GUWAHATI: After a wait of 34 years since the Assam Accord was signed at the end of a six-year-long bloody anti-immigrants’ agitation, Assam is set to get an updated National Register of Citizens (NRC) on Saturday.
It was committed in the accord, signed in 1985 between the then Rajiv Gandhi government and the All Assam Students’ Union (AASU), that the NRC of 1951, unique to Assam, will be updated. The demand for its updation was in the light of alleged unabated migration of illegal immigrants from Bangladesh.
Given the threat posed to Assam’s demography and pressure on land, language and culture, the anti-foreigners’ agitation was launched. In due course, a political party, Asom Gana Parishad, was born out of it which promised to rid Assam of the immigrants. It tasted power twice but the problem remained.
The Assamese had fought for long demanding the updation of the NRC. They believed its updation could only help detect and deport the immigrants. As such, when the Supreme Court in 2013 issued an order to the Centre for the updation of the document, the Assamese had heaved a sigh of relief. They believed they were, at last, going to get something that will protect them.

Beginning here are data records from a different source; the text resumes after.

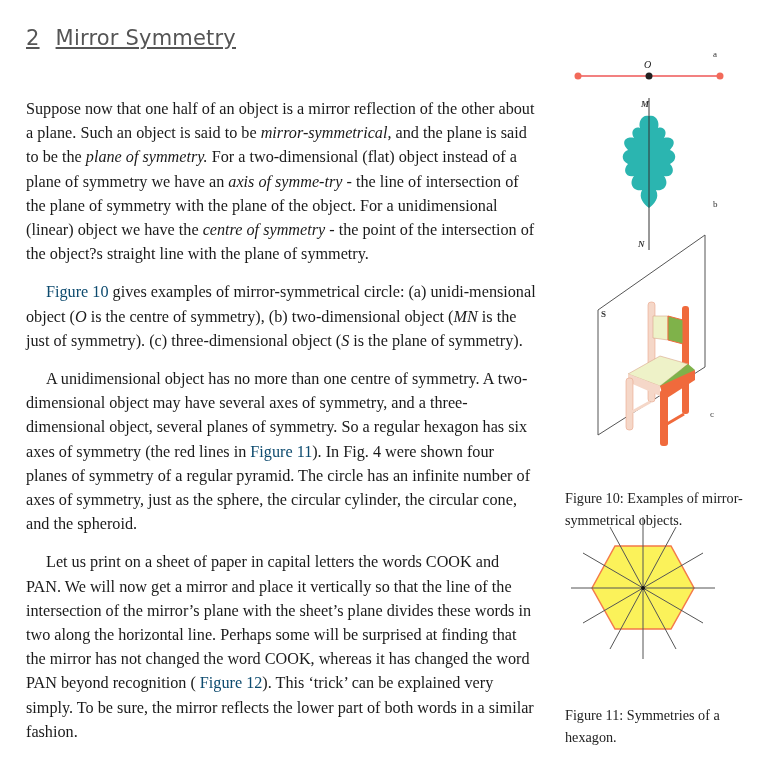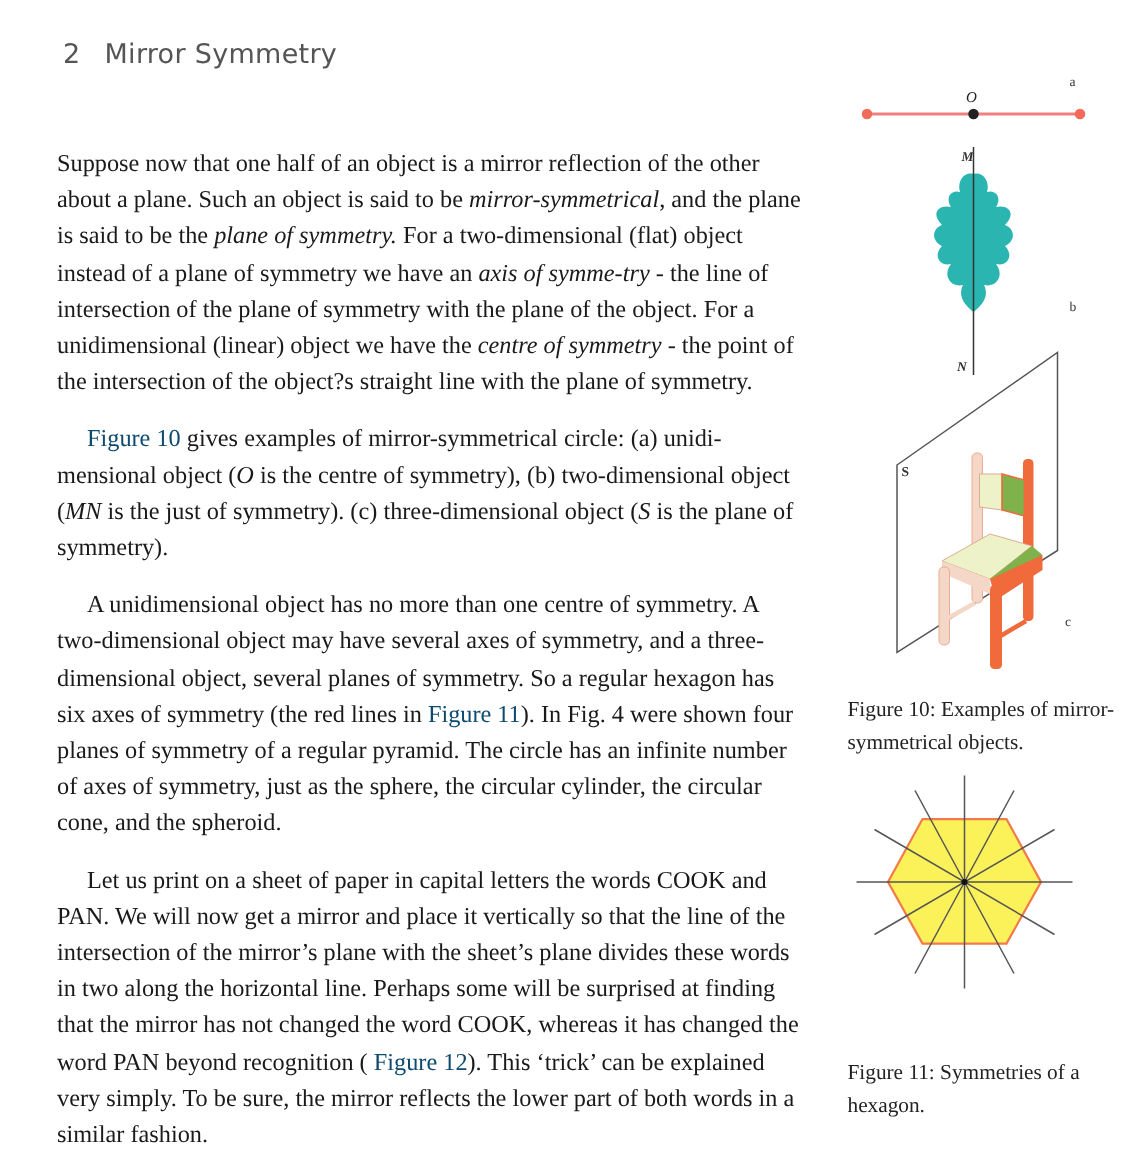--- a/index.html
+++ b/index.html
@@ -1,30 +1,31 @@
 <!DOCTYPE html>
 <html><head>
 <meta charset="utf-8">
 <style>
   html, body { margin: 0; padding: 0; background: #ffffff; }
   body {
     width: 761px; height: 782px; position: relative; overflow: hidden;
     font-family: "Liberation Serif", "DejaVu Serif", serif; color: #1a1a1a;
   }
   .header {
-    position: absolute; left: 42px; top: 26px;
-    font-family: "DejaVu Sans", sans-serif; font-size: 18px; color: #555;
+    position: absolute; left: 26px; top: 26px;
+    font-family: "DejaVu Sans", sans-serif; font-size: 21px; color: #555;
     letter-spacing: 0.2px;
+    text-decoration: underline;
   }
   .header .num { margin-right: 16px; }
   .main {
     position: absolute; left: 26px; top: 97px; width: 512px;
     font-size: 16.2px; line-height: 24.2px;
   }
-  .main p { margin: 0 0 14px 12px; text-align: left; }
+  .main p { margin: 0 0 14px 0; text-align: left; }
   .main p.indent { text-indent: 20px; }
   .ref { color: #0c4a6e; }
   i { font-style: italic; }
   b { font-weight: normal; }
   .caption {
     position: absolute; left: 565px; width: 190px;
     font-size: 14.2px; line-height: 21.5px; color: #222;
   }
   svg { position: absolute; }
 </style>
@@ -79,21 +80,21 @@
   <polygon points="100,346 128,324 135,330 108,356" fill="#7fb24a"></polygon>
   <polygon points="68,334 100,346 100,356 68,342" fill="#f5d7c8"></polygon>
   <polygon points="100,346 135,330 135,340 104,360" fill="#f06a3c"></polygon>
 
   <rect x="66" y="338" width="7" height="52" rx="3" fill="#f5d7c8" stroke="#e9a58a" stroke-width="0.6"></rect>
   <rect x="100" y="350" width="8" height="56" rx="3" fill="#f06a3c"></rect>
   <line x1="72" y1="372" x2="90" y2="362" stroke="#f5d7c8" stroke-width="3"></line>
   <line x1="107" y1="384" x2="124" y2="374" stroke="#f06a3c" stroke-width="3"></line>
 </svg>
 
-<div class="caption" style="top:463px;">Figure 10: Examples of mirror-symmetrical objects.</div>
+<div class="caption" style="top:488px;">Figure 10: Examples of mirror-symmetrical objects.</div>
 
 <svg style="left:565px; top:515px;" width="160" height="150" viewBox="0 0 160 150">
   <polygon points="27,73 50,31 106,31 129,73 106,114 50,114" fill="#fbf25a" stroke="#f47a4a" stroke-width="1.5"></polygon>
   <g stroke="#555" stroke-width="1">
     <line x1="78" y1="2" x2="78" y2="144"></line>
     <line x1="6" y1="73" x2="150" y2="73"></line>
     <line x1="45" y1="12" x2="111" y2="134"></line>
     <line x1="111" y1="12" x2="45" y2="134"></line>
     <line x1="18" y1="38" x2="138" y2="108"></line>
     <line x1="138" y1="38" x2="18" y2="108"></line>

On the eve of the publication of the updated final NRC, there is a widespread fear among the migrant settlers, particularly Bengali Hindus and Muslims, although it is still under check. The state government said people excluded would not face immediate detention and that they would be given ample opportunities to fight their cases in the Foreigners’ Tribunals.
The government has also announced that it would extend legal help to those excluded free of cost.
Amidst the perception that some elements might try and foment trouble, the state’s Director General of Police (DGP), Kuladhar Saikia, has warned that anyone found taking law into his hands will be dealt with firmly.
“We have taken various measures to maintain peace and communal harmony. Steps have been also taken to thwart any untoward incidents. If any person tries to take law into his hands, he will be dealt with firmly,” he told reporters.
He said the situation was absolutely “normal” and “under control”.
“We have no apprehension on the law and order front. As people cooperated with us during the publication of the last two drafts of the NRC, there was no incident. We expect similar cooperation from them this time too,” the DGP said.
Stating that the superintendents of police in all districts had already surveyed their areas and assessed vulnerability and sensitivity, he said the police control rooms across the state had been activated and they were working in synergy with the police headquarters and the NRC authorities.
The top cop said the police had also kept a hawk’s eye on social media activities.
The updation of the NRC is a gigantic exercise, said to be the biggest ever under the sun. During the six-year-long exercise, the NRC authorities had to examine over 60 million documents submitted by a little over 3.29 crore applicants.
Ahead of the issuance of forms, they digitized six lakh old pages of four key documents including the 1951 NRC and the voters’ lists of 1961, 1966 and 1971. Each entry in the documents was given a legacy code to establish linkage with parents. They prepared a “family tree” for each household with its head as the legacy person.
The authorities had set up 2,500 NRC Seva Kendras across the state where people went for re-verification of documents. Each NSK was equipped with two laptops, one scanner and a printer. The entire exercise entailed Rs.1,200 crore.